TO-DO ITEM:
Skipping the images, transcribe each record below as it is.

WORKING DATA:
==============================

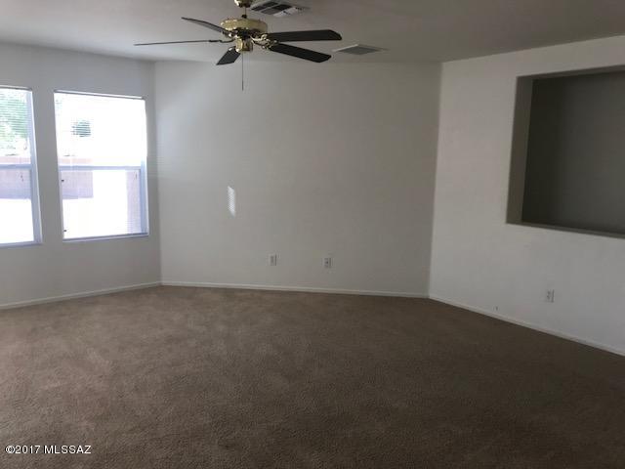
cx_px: 312
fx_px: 506
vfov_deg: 49.7
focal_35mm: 28
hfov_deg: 63.4
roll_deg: -1.7
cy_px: 234
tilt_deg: -9.2
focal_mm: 3.99
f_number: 1.8
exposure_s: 1/120
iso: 40
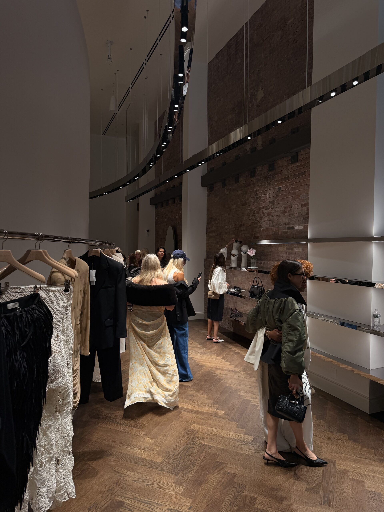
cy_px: 256
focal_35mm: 24
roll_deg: -0.3
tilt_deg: -1.5
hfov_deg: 56.8
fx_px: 355
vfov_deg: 71.6
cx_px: 192
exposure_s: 1/129
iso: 64
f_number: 1.78
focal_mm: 6.76
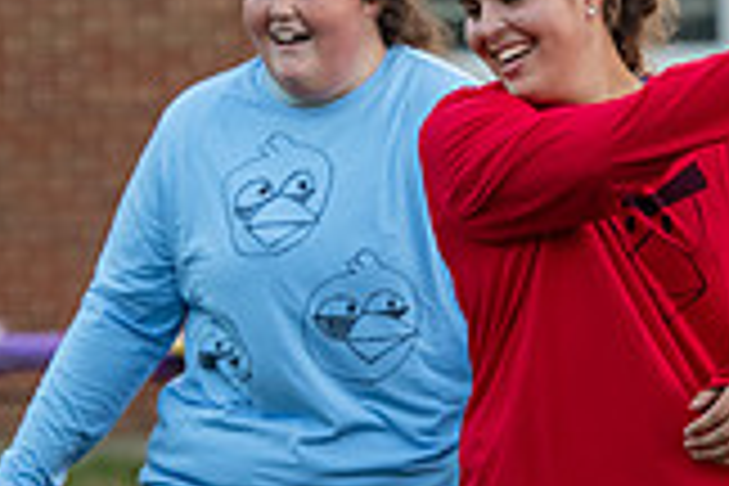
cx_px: 477
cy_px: 151
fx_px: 9051
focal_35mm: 447
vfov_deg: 3.1
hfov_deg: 4.6
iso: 1000
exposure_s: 1/500
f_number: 3.2
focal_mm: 125
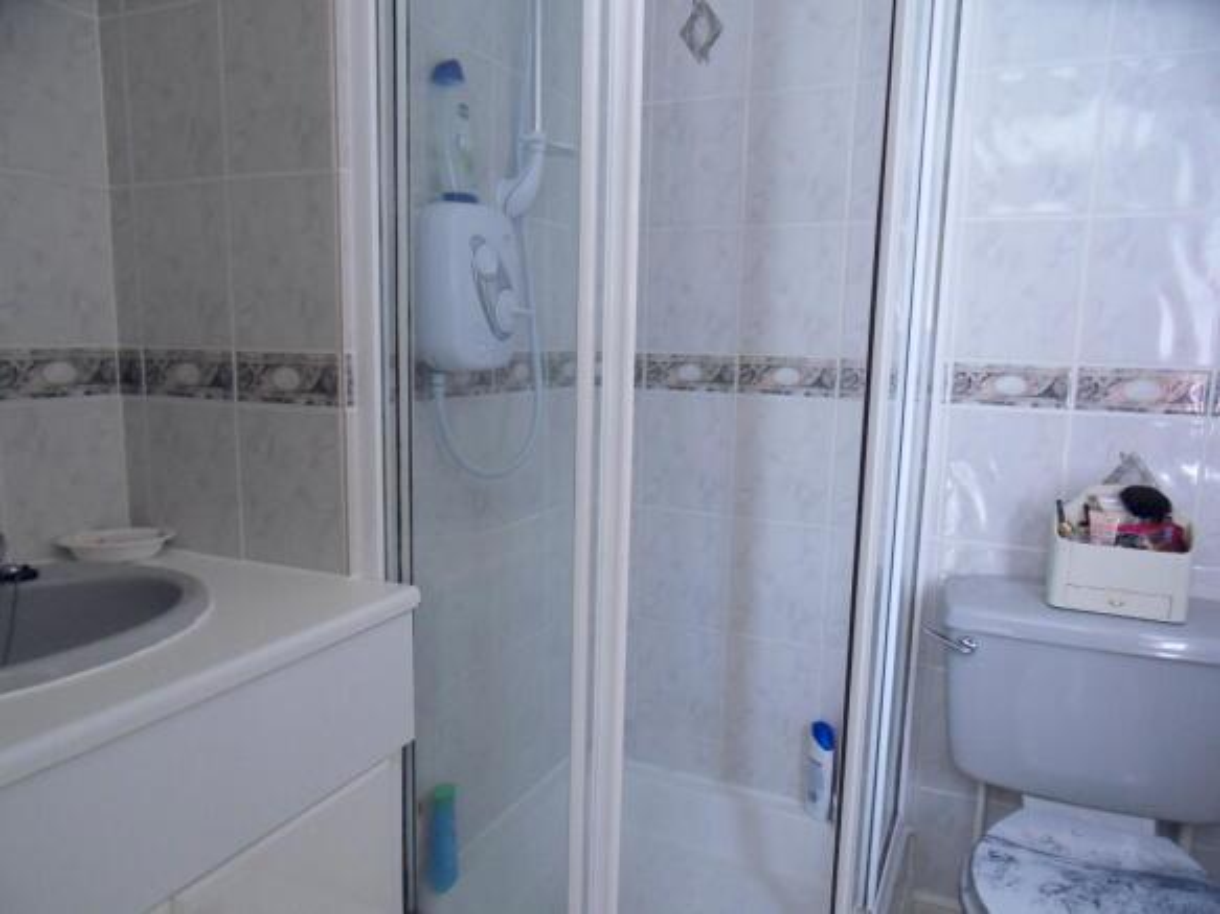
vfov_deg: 56.8
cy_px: 457
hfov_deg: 71.6
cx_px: 610
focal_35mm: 24
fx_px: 846
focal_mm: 4.2
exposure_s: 1/30
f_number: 3.3
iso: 200
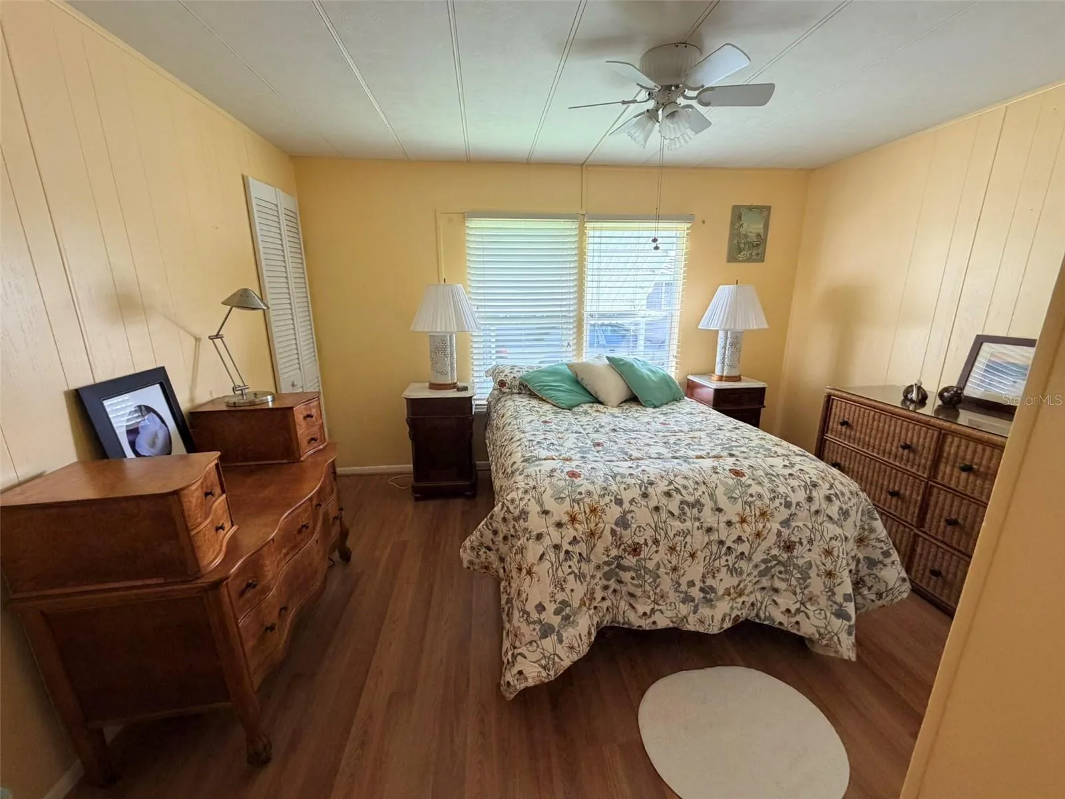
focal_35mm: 14
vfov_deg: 85.7
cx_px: 532
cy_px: 400
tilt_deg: -14.4
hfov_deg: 102.1
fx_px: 431
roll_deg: -0.1
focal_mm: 2.22
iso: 250
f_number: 2.2
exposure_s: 1/121
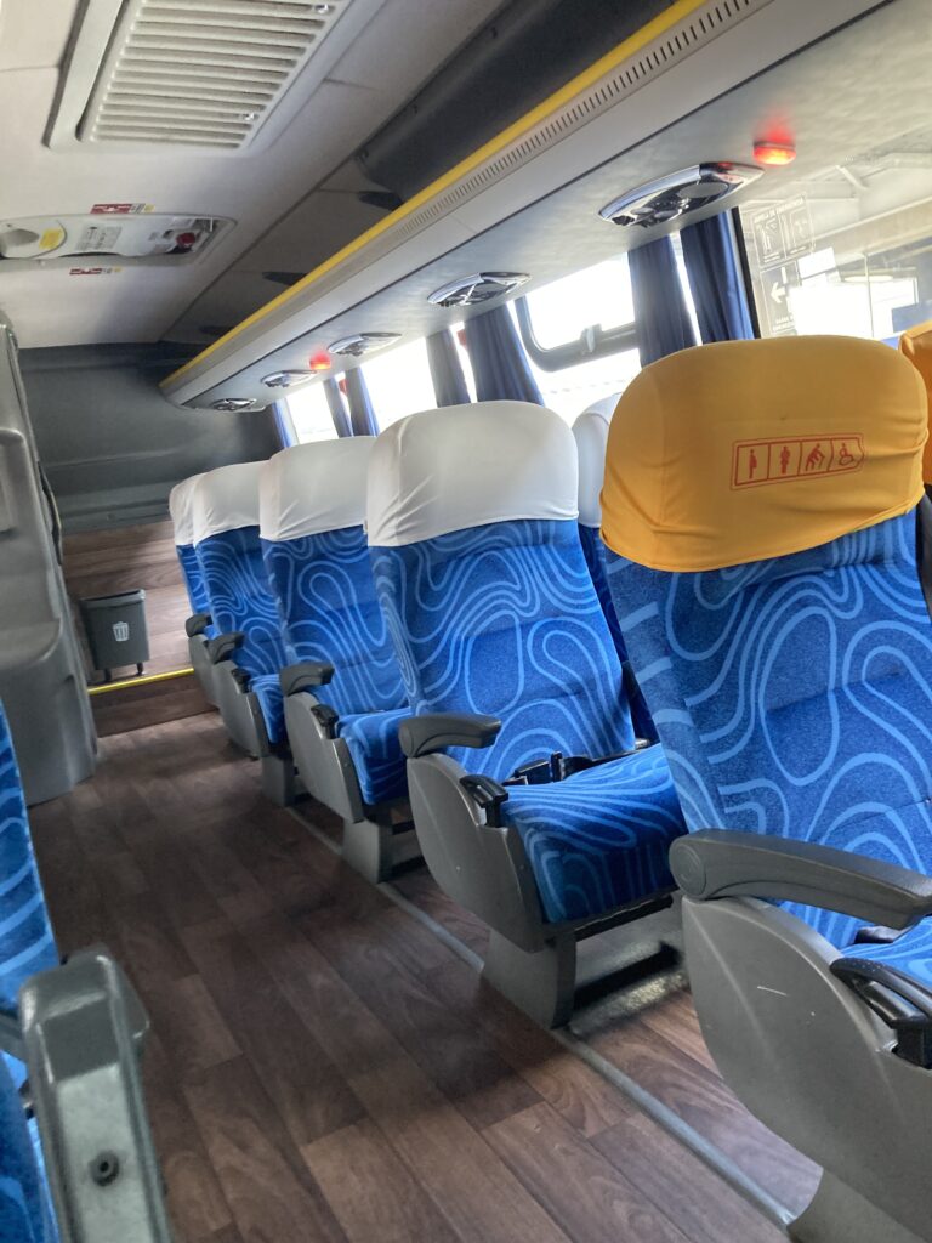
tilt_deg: -6.3
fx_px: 1005
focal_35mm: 28
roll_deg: +6.2
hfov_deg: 49.7
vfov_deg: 63.4
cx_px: 466
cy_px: 622
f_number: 1.8
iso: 250
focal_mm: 3.99
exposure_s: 1/60
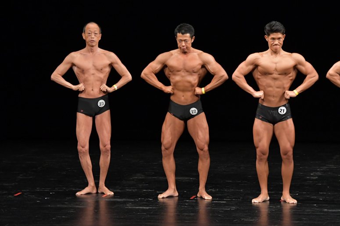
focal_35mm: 255
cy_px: 113
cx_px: 170
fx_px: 2407
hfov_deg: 8.1
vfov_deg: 5.4
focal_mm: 170
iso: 3200
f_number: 5.6
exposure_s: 1/400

==============================

TASK ANSWER:
cx_px: 312
fx_px: 506
vfov_deg: 49.7
focal_35mm: 28
hfov_deg: 63.4
roll_deg: -1.7
cy_px: 234
tilt_deg: -9.2
focal_mm: 3.99
f_number: 1.8
exposure_s: 1/120
iso: 40
cy_px: 256
focal_35mm: 24
roll_deg: -0.3
tilt_deg: -1.5
hfov_deg: 56.8
fx_px: 355
vfov_deg: 71.6
cx_px: 192
exposure_s: 1/129
iso: 64
f_number: 1.78
focal_mm: 6.76
cx_px: 477
cy_px: 151
fx_px: 9051
focal_35mm: 447
vfov_deg: 3.1
hfov_deg: 4.6
iso: 1000
exposure_s: 1/500
f_number: 3.2
focal_mm: 125
vfov_deg: 56.8
cy_px: 457
hfov_deg: 71.6
cx_px: 610
focal_35mm: 24
fx_px: 846
focal_mm: 4.2
exposure_s: 1/30
f_number: 3.3
iso: 200
focal_35mm: 14
vfov_deg: 85.7
cx_px: 532
cy_px: 400
tilt_deg: -14.4
hfov_deg: 102.1
fx_px: 431
roll_deg: -0.1
focal_mm: 2.22
iso: 250
f_number: 2.2
exposure_s: 1/121
tilt_deg: -6.3
fx_px: 1005
focal_35mm: 28
roll_deg: +6.2
hfov_deg: 49.7
vfov_deg: 63.4
cx_px: 466
cy_px: 622
f_number: 1.8
iso: 250
focal_mm: 3.99
exposure_s: 1/60
focal_35mm: 255
cy_px: 113
cx_px: 170
fx_px: 2407
hfov_deg: 8.1
vfov_deg: 5.4
focal_mm: 170
iso: 3200
f_number: 5.6
exposure_s: 1/400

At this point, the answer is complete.